Review the train and validation accuracy.

In [None]:
%%time

estimator.latest_training_job.wait(logs=False)

In [None]:
estimator.training_job_analytics.dataframe()

Deploy the model

In [None]:
%%time

text_classifier = estimator.deploy(initial_instance_count=1,
                                   instance_type='ml.m5.large',
                                   serializer=sagemaker.serializers.JSONSerializer(),
                                   deserializer=sagemaker.deserializers.JSONDeserializer())

print()
print('Endpoint name:  {}'.format(text_classifier.endpoint_name))

Test the model

In [None]:
import nltk
nltk.download('punkt')

Specify sample reviews to predict the sentiment.


In [None]:
reviews = ['This product is great!',
           'OK, but not great',
           'This is not the right product.'] 

Tokenize the reviews and specify the payload to use when calling the REST API.

In [None]:
tokenized_reviews = [' '.join(nltk.word_tokenize(review)) for review in reviews]

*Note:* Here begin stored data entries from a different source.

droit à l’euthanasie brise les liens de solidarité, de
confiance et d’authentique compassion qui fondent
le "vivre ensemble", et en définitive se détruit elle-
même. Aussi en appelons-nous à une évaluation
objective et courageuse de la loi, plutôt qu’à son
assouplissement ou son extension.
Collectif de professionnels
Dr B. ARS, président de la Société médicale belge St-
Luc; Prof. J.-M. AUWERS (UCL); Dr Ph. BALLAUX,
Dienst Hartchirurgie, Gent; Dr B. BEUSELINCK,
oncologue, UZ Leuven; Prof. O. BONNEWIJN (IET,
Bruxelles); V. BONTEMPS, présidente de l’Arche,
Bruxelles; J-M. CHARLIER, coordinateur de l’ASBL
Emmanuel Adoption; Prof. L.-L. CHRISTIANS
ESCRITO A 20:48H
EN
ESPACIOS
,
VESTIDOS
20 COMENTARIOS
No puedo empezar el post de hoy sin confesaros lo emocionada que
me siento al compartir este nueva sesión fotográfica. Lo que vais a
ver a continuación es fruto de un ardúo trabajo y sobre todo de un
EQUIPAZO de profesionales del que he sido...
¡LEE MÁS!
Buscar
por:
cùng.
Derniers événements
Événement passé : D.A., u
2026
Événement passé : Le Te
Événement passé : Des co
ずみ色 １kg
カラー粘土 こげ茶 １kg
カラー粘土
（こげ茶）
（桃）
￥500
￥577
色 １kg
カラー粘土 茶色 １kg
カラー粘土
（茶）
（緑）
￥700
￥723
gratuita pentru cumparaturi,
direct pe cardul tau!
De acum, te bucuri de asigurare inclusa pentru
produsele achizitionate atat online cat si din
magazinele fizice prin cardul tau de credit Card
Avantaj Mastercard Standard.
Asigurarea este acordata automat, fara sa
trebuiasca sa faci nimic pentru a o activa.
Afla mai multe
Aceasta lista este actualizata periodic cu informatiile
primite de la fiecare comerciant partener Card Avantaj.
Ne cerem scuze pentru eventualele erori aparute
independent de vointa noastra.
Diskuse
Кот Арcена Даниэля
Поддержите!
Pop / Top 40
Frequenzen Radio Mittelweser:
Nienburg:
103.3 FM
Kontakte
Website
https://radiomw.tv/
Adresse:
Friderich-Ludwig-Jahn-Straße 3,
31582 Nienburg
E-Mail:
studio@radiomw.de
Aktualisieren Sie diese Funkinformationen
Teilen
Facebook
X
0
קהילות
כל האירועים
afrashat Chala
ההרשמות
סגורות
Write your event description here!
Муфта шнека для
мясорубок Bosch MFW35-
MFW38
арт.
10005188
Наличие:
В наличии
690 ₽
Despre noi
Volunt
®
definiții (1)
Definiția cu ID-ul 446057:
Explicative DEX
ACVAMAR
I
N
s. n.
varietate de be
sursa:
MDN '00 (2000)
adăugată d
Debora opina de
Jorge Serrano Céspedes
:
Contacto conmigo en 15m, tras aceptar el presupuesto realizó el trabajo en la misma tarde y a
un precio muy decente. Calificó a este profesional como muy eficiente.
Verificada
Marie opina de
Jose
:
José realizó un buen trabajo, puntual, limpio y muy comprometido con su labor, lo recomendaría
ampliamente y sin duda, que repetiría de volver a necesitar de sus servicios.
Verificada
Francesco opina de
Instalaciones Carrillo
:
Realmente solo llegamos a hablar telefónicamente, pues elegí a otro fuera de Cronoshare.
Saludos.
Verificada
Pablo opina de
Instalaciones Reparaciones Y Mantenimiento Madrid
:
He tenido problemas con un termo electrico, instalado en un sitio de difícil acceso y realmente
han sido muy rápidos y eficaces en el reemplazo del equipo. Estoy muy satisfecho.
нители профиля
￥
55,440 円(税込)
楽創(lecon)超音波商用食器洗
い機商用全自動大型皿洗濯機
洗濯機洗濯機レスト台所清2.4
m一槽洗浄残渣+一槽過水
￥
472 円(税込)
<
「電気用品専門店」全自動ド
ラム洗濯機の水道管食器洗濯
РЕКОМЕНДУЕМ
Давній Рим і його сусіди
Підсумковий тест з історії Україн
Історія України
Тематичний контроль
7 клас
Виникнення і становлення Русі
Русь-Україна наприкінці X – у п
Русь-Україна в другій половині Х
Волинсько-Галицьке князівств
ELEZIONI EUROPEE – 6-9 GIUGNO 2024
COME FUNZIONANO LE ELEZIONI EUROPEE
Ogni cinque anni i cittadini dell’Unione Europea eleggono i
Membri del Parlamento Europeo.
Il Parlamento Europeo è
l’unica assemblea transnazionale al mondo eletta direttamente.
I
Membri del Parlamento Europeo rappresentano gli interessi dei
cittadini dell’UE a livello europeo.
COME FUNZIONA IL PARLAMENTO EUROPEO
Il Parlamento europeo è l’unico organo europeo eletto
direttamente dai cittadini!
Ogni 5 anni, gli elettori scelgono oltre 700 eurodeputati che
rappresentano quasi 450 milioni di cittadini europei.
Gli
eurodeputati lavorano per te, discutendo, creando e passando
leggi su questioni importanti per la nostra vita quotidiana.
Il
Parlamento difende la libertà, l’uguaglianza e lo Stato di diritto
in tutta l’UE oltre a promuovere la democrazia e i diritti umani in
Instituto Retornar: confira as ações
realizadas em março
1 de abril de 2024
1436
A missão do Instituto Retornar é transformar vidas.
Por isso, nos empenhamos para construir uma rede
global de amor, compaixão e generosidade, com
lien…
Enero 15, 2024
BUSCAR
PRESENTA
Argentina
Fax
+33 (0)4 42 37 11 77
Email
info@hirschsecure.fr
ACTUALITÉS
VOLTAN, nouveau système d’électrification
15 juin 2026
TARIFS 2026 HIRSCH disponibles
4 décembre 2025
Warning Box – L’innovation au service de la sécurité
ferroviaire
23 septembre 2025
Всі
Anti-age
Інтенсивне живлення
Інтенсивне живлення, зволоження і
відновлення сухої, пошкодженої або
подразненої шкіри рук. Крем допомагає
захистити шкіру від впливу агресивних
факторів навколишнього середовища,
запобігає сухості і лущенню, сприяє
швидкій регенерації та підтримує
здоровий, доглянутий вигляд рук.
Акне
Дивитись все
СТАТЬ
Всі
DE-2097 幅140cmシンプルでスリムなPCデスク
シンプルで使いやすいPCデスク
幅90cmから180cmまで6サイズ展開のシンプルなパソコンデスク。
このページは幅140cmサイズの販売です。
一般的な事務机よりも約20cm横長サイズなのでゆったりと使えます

payload = {"instances" : tokenized_reviews}
print(payload)

Now you can predict the sentiment for each review. Call the predict method of the text classifier passing the tokenized sentence instances (payload) into the data argument.


In [None]:
predictions = text_classifier.predict(data=payload)
for prediction in predictions:
    print('Predicted class: {}'.format(prediction['label'][0].lstrip('__label__')))